黒川に手を引かれ、澪は自宅マンションの前まで来ていた。


夜風は冷たいのに、

澪の手は黒川のコートの中で温かいままだった。


(……ずっと手を離さないまま、ここまで来た)


胸が苦しいほど熱い。


マンションの入口に着くと、

黒川はゆっくりと立ち止まった。


「……着いたな」


「はい……」


黒川は澪の手を離さない。


むしろ、少しだけ強く握った。


「澪」


名前を呼ぶ声が、驚くほど優しい。


「……さっきの続きだ」


澪の心臓が跳ねた。


(続き……?

 “限界だ”って言った、その続き……?)


黒川は澪の顔をじっと見つめた。


「お前が……誰かと笑っているのを見ると……胸がざわつく」


「……黒川さん」


「お前が誰かに触れられるのが……嫌だ」


澪は息を呑んだ。


黒川は一歩近づき、

澪の頬に手を伸ばした。


触れる直前で、指先が震える。


「……触れていいか」


まただ。

また、その聞き方。


「……はい」


黒川の指先が頬に触れた瞬間、

澪の体がびくっと震えた。


黒川はその反応に気づき、

目を細めた。


「……震えている」


「ち、ちが……」


「違わない」


黒川は澪の頬を包み込み、

ゆっくりと顔を近づけた。


距離が、息が触れるほど近い。


「澪」


「……はい」


「……お前のことを──」


その瞬間。


マンションの自動ドアが開き、

住人が出てきた。


「こんばんは〜」


澪と黒川は反射的に距離を取った。


黒川の表情が一瞬だけ曇る。


(……今、言おうとした……?)


住人が去ると、

黒川は深く息を吐いた。


「……すまない。
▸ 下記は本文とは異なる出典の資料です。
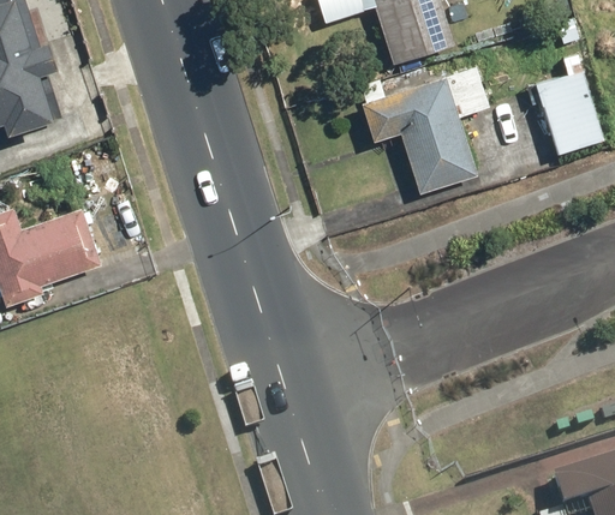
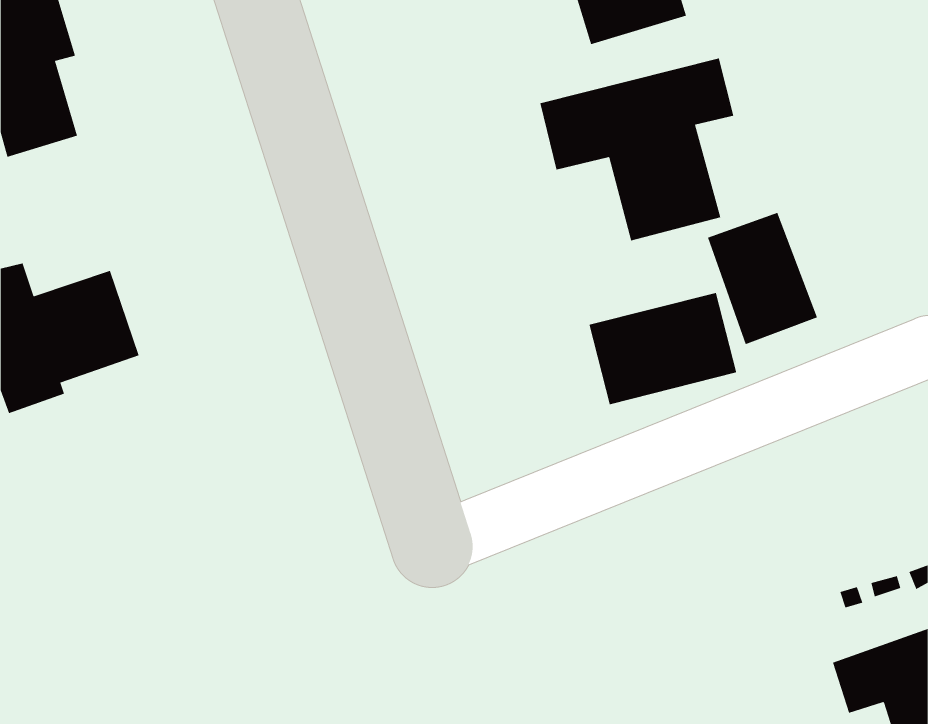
building: [531,68,604,156] -> [707,212,818,345]
building: none -> [589,292,737,405]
続きは……」


澪は思わず言葉を遮った。


「つ、続き……聞きたいです」


黒川は驚いたように目を見開いた。


そして、

ゆっくりと澪の手を取った。


「……今言ったら、戻れなくなる」


「戻れなくて……いいです」


黒川の喉がわずかに震えた。


「……澪」


名前を呼ぶ声が、

今までで一番甘かった。


黒川は澪の手を強く握り、

低く、抑えきれない声で言った。


「……お前を、離したくない」


澪の胸が熱くなる。


(……黒川さん……)


黒川は続けようとした。


「俺は──」


しかし、また言葉を飲み込んだ。


「……今日は帰れ。休め」


「で、でも……」


「反論は聞かない」


黒川は澪の手を離し、

ゆっくりと背を向けた。


「……続きは、必ず話す」


澪は胸を押さえた。


(……黒川さんの“続き”って……)


玄関の前に残された温度だけが、

二人の距離がもう戻れないことを教えていた。